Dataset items
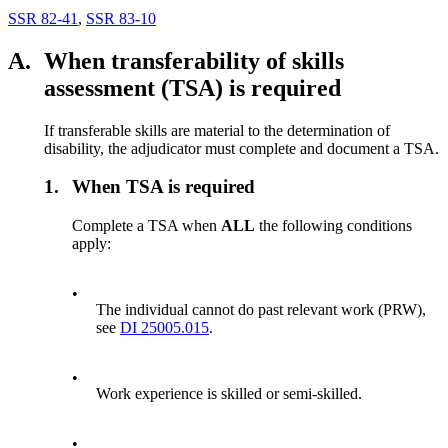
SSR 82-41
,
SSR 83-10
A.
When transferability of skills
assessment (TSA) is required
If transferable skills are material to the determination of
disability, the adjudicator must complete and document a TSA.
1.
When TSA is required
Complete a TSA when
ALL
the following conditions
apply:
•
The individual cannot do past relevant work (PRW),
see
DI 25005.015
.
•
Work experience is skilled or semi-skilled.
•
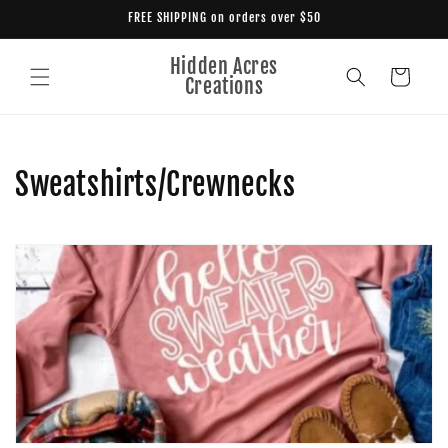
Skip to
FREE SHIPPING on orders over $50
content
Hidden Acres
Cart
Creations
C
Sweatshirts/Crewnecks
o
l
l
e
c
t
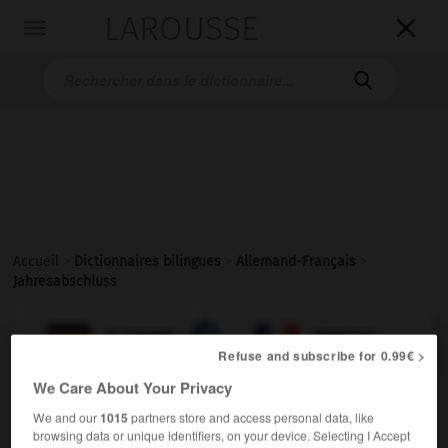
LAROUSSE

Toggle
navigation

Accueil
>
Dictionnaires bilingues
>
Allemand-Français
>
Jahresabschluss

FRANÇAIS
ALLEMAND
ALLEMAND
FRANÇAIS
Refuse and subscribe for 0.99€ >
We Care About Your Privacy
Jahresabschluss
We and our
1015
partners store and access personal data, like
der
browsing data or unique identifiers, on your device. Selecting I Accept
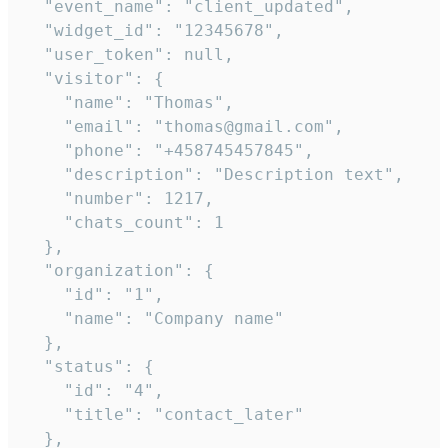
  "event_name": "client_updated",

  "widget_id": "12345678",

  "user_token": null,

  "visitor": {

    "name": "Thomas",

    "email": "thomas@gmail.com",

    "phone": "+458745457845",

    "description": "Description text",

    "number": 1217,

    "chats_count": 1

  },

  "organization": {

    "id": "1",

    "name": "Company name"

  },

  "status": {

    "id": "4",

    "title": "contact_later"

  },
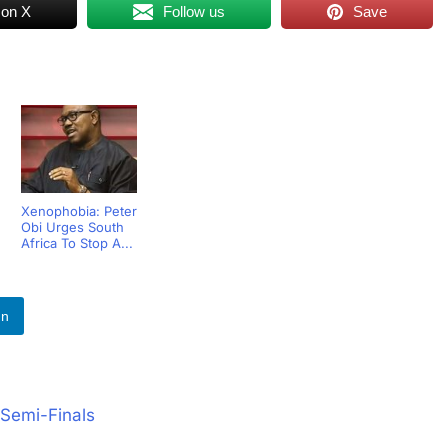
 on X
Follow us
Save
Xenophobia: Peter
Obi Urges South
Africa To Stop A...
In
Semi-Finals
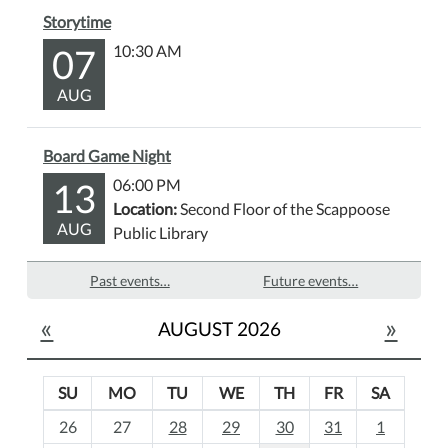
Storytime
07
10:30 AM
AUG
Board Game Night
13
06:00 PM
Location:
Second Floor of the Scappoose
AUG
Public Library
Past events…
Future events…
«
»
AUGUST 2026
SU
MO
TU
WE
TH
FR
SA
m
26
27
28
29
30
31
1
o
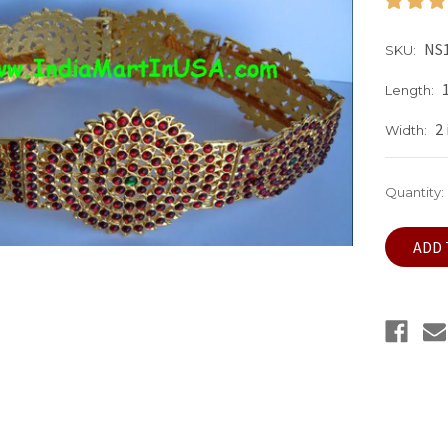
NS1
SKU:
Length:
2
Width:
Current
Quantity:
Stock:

...

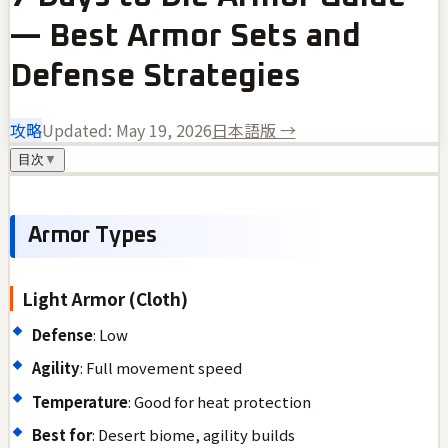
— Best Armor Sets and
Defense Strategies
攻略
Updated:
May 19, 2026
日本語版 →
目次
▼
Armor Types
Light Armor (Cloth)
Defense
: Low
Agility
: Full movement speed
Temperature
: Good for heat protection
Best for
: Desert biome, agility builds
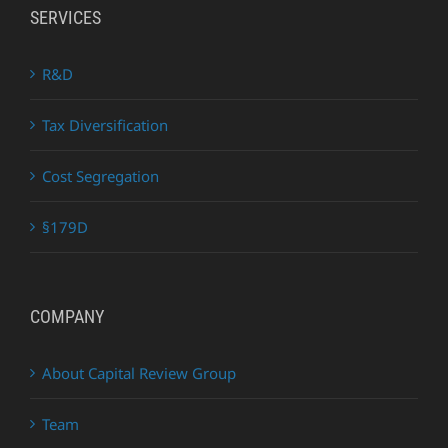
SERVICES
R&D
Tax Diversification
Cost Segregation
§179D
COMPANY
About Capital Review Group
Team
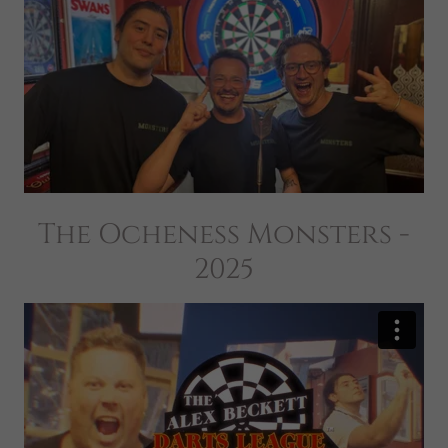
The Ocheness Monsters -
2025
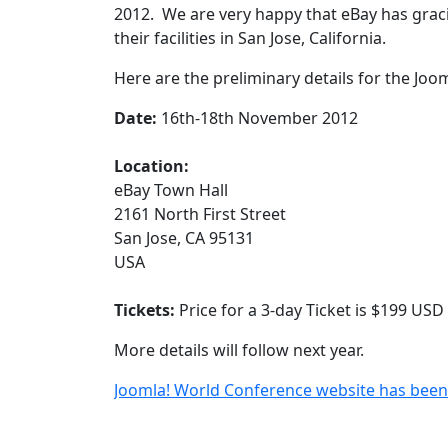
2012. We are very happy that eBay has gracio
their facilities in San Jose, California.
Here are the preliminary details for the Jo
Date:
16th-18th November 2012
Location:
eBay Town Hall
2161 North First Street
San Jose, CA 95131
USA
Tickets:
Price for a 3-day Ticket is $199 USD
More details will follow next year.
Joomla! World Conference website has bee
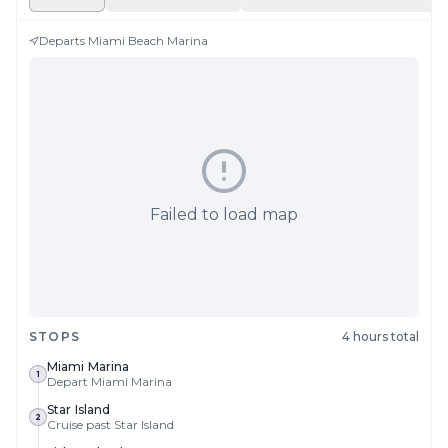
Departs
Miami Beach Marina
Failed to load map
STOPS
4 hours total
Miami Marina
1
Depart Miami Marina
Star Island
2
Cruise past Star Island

§ Exercise details
Show every line from the entries above in which the word "Marina" appears.

§ Problem solution
Miami Beach Marina
Miami Marina
Depart Miami Marina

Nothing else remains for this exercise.